Se consideriamo l’impianto teorico del Marx II le proposizioni fondamentali del Manifesto
appaiono del tutto insensate. Il capitale non è più una "cosa" da sottrarre alla classe dominante, ma
il rapporto sociale del denaro totale che, nella forma del capitale, ingenera un feedback con sé
medesimo e si autonomizza perciò in un movimento spettrale, così da funzionare come un "soggetto
automatico" (come affermerà più tardi Marx nel Capitale). Questa relazione assurda non può essere
abolita né il moderno feticismo può essere superato solo mediante il mero perseguimento della lotta
tra gli interessi immanenti al sistema. E’ invece necessaria la rottura cosciente con la forma comune
a tali interessi per conseguire il traguardo, in ultima analisi, di una "amministrazione delle cose"
comunitaria ed emancipatrice contro il movimento fuori controllo del valore e delle sue categorie
("lavoro", merce, denaro, mercato, Stato) in modo da utilizzare le forze produttive secondo criteri di
"ragione sensibile", invece di abbandonarle alla cieca processualità di una "macchina" feticistica.
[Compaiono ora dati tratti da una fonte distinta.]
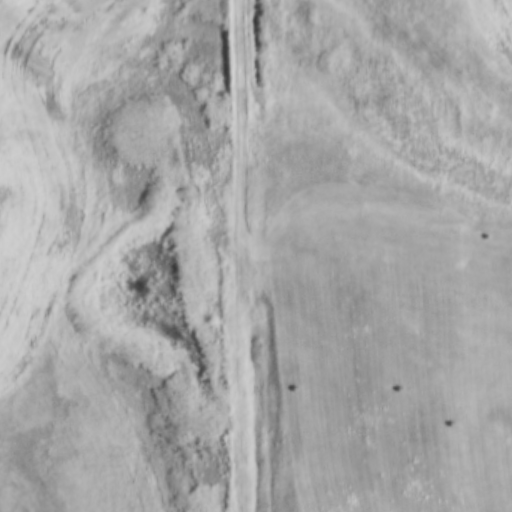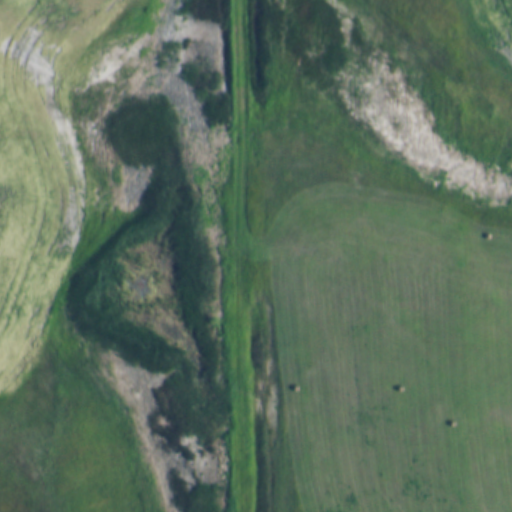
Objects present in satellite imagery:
road: (243, 255)
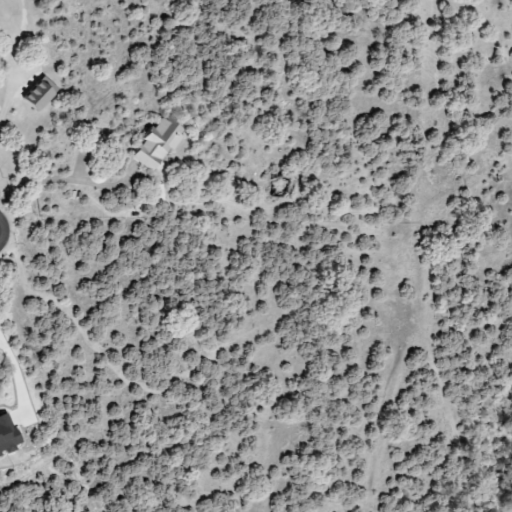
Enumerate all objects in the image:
building: (36, 93)
road: (7, 102)
building: (156, 143)
road: (64, 180)
building: (6, 435)
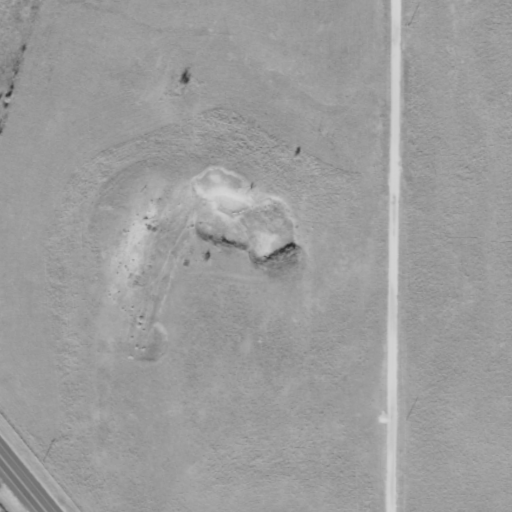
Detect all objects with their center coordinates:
road: (389, 256)
road: (25, 480)
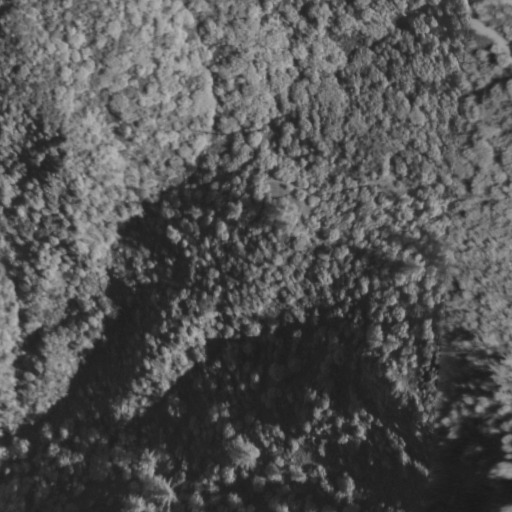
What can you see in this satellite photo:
road: (487, 26)
road: (256, 399)
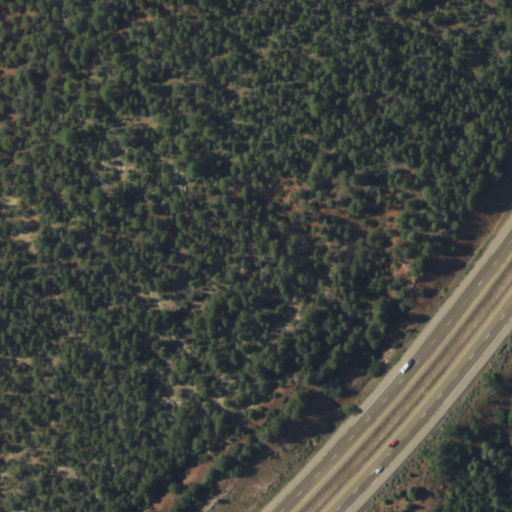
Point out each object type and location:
road: (402, 368)
road: (422, 411)
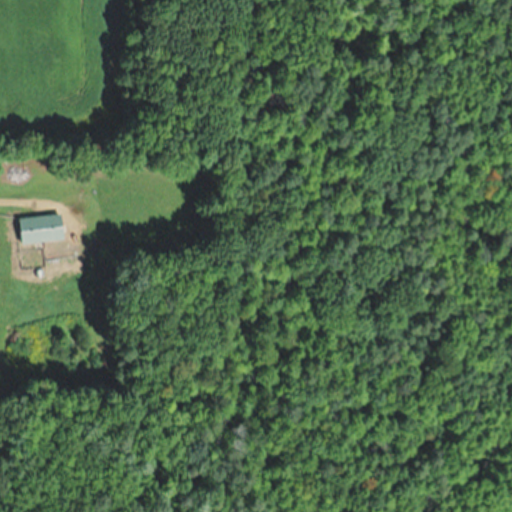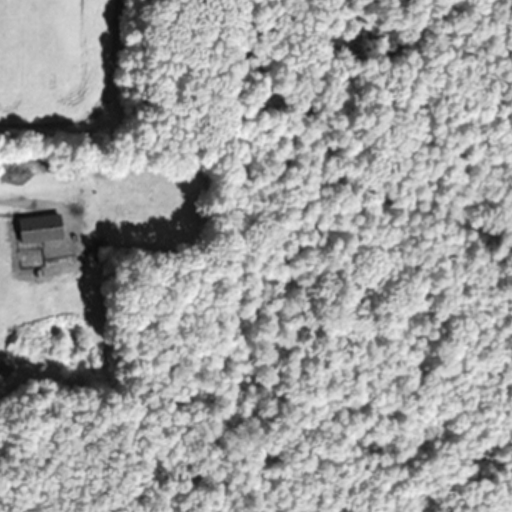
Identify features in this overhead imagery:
building: (42, 228)
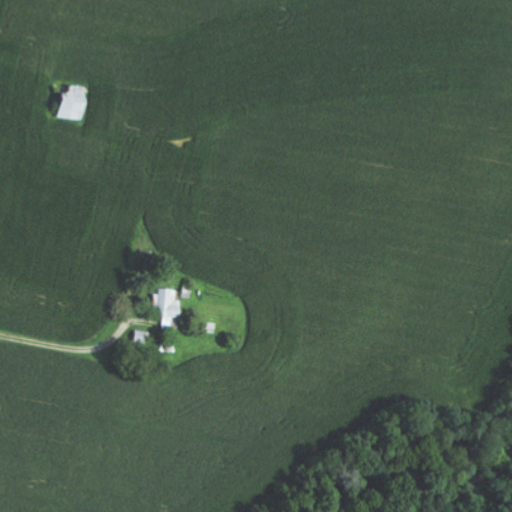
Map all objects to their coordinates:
building: (75, 103)
road: (155, 242)
building: (169, 304)
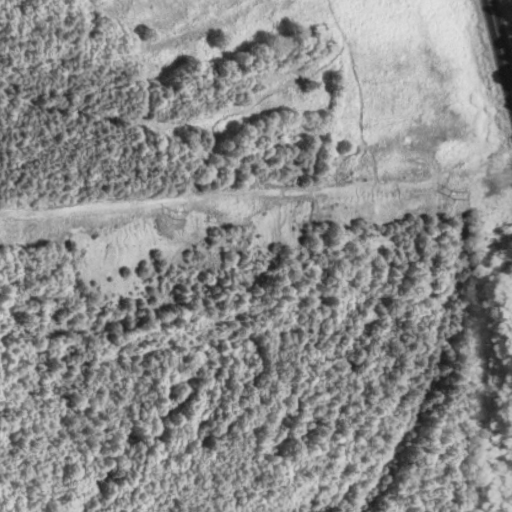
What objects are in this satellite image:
road: (499, 46)
power tower: (449, 188)
power tower: (172, 209)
In che rapporto stanno il Marx I "essoterico" e il Marx II "esoterico"? Il "duplice Marx" non è
dissociabile in un Marx "giovanile" ed in un Marx "maturo" perché il problema della contraddizione
interna attraversa tutta la teoria di Marx. Elementi di critica al feticismo della forma–valore e al
"lavoro" si trovano già nel Manifesto e negli scritti giovanili, mentre al contrario elementi
riconducibili ad un modo di pensare sociologicamente decurtato si trovano ancora nel Capitale e
negli scritti più tardi. Il problema consiste nel fatto che, durante la sua epoca, Marx non poteva
avvertire la contraddizione celata nelle sue teorie perché essa non era solo di natura teorica ma
anche reale. Marx fu l’unico a scoprire la forma comune dei contrapposti interessi di classe ed il
loro carattere storicamente limitato; ma questa scoperta non poteva pervenire ad effetti pratici
perché il moderno sistema produttore di merci aveva davanti a sé un percorso di sviluppo protrattosi
per circa 150 anni. Il movimento operaio era in grado di comprendere solo la lezione del Manifesto
e riteneva perciò il Marx II insignificante. In questo senso la "lotta di classe" può essere concepita
in modo totalmente diverso da quello abituale: ben lungi dal potere contribuire alla caduta del
capitalismo, essa fu in realtà il motore dello sviluppo del sistema capitalistico stesso. Il movimento
operaio, che non oltrepassò mai l’orizzonte dei suoi interessi all’interno della forma feticistica,
rappresentava in una certa misura l’avanzamento del modo di produzione capitalistico contro
l’irriflessivo conservativismo delle antiche élites capitalistiche. Esso pose elementi quali
l’innalzamento dei salari, l’accorciamento della giornata di lavoro, la libertà di associazione, il
suffragio universale, interventi statali, politiche industriali e del lavoro ecc. come condizioni per lo
sviluppo e l’allargamento del capitalismo industriale. E il Manifesto Comunista era il luminoso faro
di questo movimento storico all’interno dell’involucro feticista. Se oggi questo movimento è giunto
alla fine è perché anche il sistema capitalistico non ha più alcuna prospettiva di sviluppo davanti a
sé. La "lotta di classe" è terminata e quindi anche il Manifesto ha perso la sua forza. Il suo
linguaggio sferzante si è sclerotizzato in un documento storico. Questo testo è diventato inattuale
perché ha già pienamente assolto il suo compito. Ma proprio perciò è suonata l’ora del Marx II: il
sistema di riferimento del "soggetto automatico" che all’epoca della lotta di classe storica non venne
percepito come un fenomeno distinto e che perciò era in un certo qual modo "invisibile" è divenuto
oggi un problema impellente e la sua crisi globale caratterizzerà il secolo a venire. Occorre adesso
scrivere un nuovo Manifesto, la cui lingua deve ancora essere trovata.